18 de dezembro de 2006
Festa de Natal

A graça do Natal acabou para mim no dia em que deixei de acreditar em Papai Noel. Sem Papai Noel, o Natal se tornou mais uma festa. Uma festa sem metafísica, como qualquer outra.

Lembro que me intrigava a lógica do mérito que orientava a atribuição dos presentes. Ela fazia o Natal se estender por quase todo o ano, com as crianças preocupadas em serem boas para ganhar presentes. Isso de ser bom, que tanto parece atormentar os intelectuais nativos, nunca foi problema: todos nós sabíamos o que era bom e mau, justo e injusto, verdade e mentira. Difícil mesmo era conter o desejo voraz que não sentia fome, sede, sono, necessidade de banho - só um ímpeto incansável de brincar, sozinho ou com os amigos, permanente descoberta e reinvenção do mundo.

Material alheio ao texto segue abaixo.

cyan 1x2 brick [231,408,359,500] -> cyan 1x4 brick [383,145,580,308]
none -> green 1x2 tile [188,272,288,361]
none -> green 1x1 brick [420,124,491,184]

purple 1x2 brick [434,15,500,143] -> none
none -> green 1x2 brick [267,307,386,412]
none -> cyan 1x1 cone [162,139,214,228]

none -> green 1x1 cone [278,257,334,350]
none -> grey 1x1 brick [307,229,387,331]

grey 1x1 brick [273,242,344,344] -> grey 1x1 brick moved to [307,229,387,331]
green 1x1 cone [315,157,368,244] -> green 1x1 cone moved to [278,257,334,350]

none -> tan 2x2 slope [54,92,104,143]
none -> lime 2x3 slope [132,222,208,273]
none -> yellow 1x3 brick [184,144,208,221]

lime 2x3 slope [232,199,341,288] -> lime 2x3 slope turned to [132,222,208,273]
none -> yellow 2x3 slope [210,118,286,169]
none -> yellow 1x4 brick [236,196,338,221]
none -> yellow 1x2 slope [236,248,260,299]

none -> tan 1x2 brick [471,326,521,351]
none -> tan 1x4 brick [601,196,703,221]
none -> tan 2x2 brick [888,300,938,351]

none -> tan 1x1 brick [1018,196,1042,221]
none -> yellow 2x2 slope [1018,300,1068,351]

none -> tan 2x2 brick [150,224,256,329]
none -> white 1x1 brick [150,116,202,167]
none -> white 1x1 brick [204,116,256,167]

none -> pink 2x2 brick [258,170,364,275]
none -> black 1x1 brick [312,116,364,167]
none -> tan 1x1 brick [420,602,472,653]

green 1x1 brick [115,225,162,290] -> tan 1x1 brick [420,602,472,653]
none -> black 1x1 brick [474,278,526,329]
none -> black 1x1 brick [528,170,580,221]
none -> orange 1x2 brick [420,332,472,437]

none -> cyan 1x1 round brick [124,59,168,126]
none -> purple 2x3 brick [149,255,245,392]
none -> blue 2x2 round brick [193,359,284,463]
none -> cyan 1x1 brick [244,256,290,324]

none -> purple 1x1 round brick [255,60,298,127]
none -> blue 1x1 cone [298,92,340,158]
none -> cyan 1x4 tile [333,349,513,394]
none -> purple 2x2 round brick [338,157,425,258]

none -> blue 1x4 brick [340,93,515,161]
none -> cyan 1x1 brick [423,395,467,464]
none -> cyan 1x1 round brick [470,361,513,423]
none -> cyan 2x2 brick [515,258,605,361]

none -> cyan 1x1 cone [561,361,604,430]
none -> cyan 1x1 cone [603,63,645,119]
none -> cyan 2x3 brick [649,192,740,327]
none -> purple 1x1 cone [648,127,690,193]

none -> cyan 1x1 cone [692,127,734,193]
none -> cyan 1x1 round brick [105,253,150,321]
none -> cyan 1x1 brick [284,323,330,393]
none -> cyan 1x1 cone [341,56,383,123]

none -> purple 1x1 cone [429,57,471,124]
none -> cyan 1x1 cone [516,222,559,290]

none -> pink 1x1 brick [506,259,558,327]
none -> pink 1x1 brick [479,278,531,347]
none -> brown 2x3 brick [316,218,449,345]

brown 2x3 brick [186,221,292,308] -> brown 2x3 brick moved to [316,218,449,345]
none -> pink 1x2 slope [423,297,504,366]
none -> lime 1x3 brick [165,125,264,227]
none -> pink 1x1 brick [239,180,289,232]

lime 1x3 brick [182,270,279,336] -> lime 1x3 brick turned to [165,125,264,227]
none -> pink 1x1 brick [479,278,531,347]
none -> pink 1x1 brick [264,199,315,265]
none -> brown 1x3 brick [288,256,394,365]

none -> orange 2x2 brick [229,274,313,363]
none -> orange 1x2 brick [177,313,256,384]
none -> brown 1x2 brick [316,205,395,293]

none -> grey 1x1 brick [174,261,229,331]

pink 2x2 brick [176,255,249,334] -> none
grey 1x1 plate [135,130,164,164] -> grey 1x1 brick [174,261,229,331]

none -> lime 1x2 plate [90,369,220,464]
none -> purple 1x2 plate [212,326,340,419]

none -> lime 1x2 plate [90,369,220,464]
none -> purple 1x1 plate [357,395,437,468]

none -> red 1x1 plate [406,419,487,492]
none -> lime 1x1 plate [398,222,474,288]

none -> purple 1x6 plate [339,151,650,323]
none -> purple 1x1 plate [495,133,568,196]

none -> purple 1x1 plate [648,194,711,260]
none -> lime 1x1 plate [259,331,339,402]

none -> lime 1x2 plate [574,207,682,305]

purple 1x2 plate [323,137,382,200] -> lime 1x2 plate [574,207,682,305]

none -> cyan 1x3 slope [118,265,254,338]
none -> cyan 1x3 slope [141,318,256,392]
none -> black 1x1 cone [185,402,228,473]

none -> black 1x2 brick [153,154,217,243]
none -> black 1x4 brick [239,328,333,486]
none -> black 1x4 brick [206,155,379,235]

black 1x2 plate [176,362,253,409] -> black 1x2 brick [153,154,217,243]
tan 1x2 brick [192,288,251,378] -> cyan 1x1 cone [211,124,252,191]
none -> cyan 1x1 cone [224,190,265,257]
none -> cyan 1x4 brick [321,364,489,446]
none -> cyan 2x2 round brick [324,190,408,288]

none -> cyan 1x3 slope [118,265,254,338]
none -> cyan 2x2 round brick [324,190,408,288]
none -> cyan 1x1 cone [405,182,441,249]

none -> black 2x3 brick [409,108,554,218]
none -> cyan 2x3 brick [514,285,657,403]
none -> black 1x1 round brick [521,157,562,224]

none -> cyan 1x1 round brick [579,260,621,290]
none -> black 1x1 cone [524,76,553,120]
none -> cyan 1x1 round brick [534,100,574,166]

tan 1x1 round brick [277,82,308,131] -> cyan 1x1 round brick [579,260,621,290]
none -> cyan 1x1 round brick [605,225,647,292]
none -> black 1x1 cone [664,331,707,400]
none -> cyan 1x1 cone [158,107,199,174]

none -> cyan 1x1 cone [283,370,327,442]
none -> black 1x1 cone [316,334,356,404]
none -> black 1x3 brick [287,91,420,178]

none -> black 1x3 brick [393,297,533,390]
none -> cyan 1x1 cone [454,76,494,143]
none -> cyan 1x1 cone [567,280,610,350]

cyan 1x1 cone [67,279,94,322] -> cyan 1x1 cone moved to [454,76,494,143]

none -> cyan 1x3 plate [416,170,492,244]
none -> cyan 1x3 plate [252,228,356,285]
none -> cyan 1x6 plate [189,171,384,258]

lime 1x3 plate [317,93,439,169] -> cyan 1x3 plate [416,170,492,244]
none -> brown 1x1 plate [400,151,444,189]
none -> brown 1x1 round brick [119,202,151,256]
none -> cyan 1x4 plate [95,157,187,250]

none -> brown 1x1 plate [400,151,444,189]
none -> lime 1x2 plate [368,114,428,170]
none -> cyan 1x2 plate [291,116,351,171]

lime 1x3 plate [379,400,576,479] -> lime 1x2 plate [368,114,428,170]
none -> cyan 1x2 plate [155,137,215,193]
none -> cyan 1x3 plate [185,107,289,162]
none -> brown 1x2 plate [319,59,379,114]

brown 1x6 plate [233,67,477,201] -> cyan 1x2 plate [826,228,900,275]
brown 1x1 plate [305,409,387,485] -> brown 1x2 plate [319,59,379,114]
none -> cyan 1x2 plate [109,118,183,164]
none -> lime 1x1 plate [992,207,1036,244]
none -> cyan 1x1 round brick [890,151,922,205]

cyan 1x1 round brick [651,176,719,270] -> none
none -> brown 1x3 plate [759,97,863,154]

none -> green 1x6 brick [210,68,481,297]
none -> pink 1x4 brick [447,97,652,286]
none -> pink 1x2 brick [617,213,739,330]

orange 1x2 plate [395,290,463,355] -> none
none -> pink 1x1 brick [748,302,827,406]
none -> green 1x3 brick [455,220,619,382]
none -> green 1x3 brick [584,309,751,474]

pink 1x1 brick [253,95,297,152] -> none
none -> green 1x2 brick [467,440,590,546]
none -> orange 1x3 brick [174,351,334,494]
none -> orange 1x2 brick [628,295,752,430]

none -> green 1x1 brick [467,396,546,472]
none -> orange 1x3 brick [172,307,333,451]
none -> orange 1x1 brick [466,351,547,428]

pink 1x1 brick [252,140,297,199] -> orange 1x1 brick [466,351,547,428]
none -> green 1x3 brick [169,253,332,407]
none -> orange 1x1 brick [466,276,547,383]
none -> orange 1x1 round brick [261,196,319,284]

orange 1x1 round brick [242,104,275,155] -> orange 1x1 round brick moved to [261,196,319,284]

Viver sujo, só comer besteira e sempre fora de hora, falar palavrão, brigar, quebrar coisas, gritar e mais uma infinidade de pequenos delitos eram os deliciosos signos de uma liberdade tão natural e inconsciente que se confundia com a inocência.

Mas a gente sabia o que era bom e mau. Não só porque os adultos tentassem nos educar; o mundo nos educava, pela dor e pelo êxtase; e nós, crianças, nos educávamos uns aos outros. Logo cedo aprendíamos que não era possível querer tudo: era preciso negociar, um jogo muito sério que envolvia força, afeto e argumentos.

E sobre esse jogo de atos, adiamentos e renúncias relutantes pairava o ano todo a figura bonachona do Papai Noel, uma espécie de gerente de Deus. Porque era indiscutível que Papai Noel era humano. Imortal, mas humano. Então como ele conseguia essa combinação de invisibilidade e onipresença que lhe permitia entregar todos os presentes ao mesmo tempo e sem ser visto?

Relutei em deixar de acreditar em Papai Noel, apesar de todas as crescentes evidências de sua falsidade. O primeiro baque na crença foi a súbita proliferação de Papais Noéis. No Rio da minha infância só as grandes lojas tinham Papai Noel, sempre gordos e bem vestidos, com imensas barbas brancas. Mas, de repente, eles começaram a se multiplicar - mais magros, mal-vestidos e, pior de tudo, mal-humorados.

Foi por essa época que aconteceu o Natal mais feliz da minha vida. Como sempre, a família toda se reuniu para a consoada na casa de meus avós, no Largo do Machado. O ano talvez tenha sido 1965, por conta do quarto centenário da fundação do Rio. Um pouco antes da meia-noite, todos nós fomos para a praça e, ao som retumbante dos sinos da igreja de Nossa Senhora da Glória, do céu começou a cair uma chuva de papel de prata. Não se viam os aviões e os milhões de pedacinhos de papel prateado farfalhavam no ar contra céu de veludo se confundindo com as estrelas. Por alguns longos minutos - que durarão para sempre - adultos e crianças se igualaram em sua alegria quase insana.

Depois, quando vínhamos pela vila, de volta para casa dos meus avós, um dos primos mais velhos veio correndo nos buscar gritando "Papai Noel chegou!". Saímos enlouquecidos, eu e meu primo Maurício, os mais novos da família; subimos correndo a escada, mas quando entramos no quarto tudo que vimos foi uma sombra que parecia escapar pela janela e os presentes espalhados no chão. Mesmo assim, nossa fé sobreviveu intacta por mais um ano.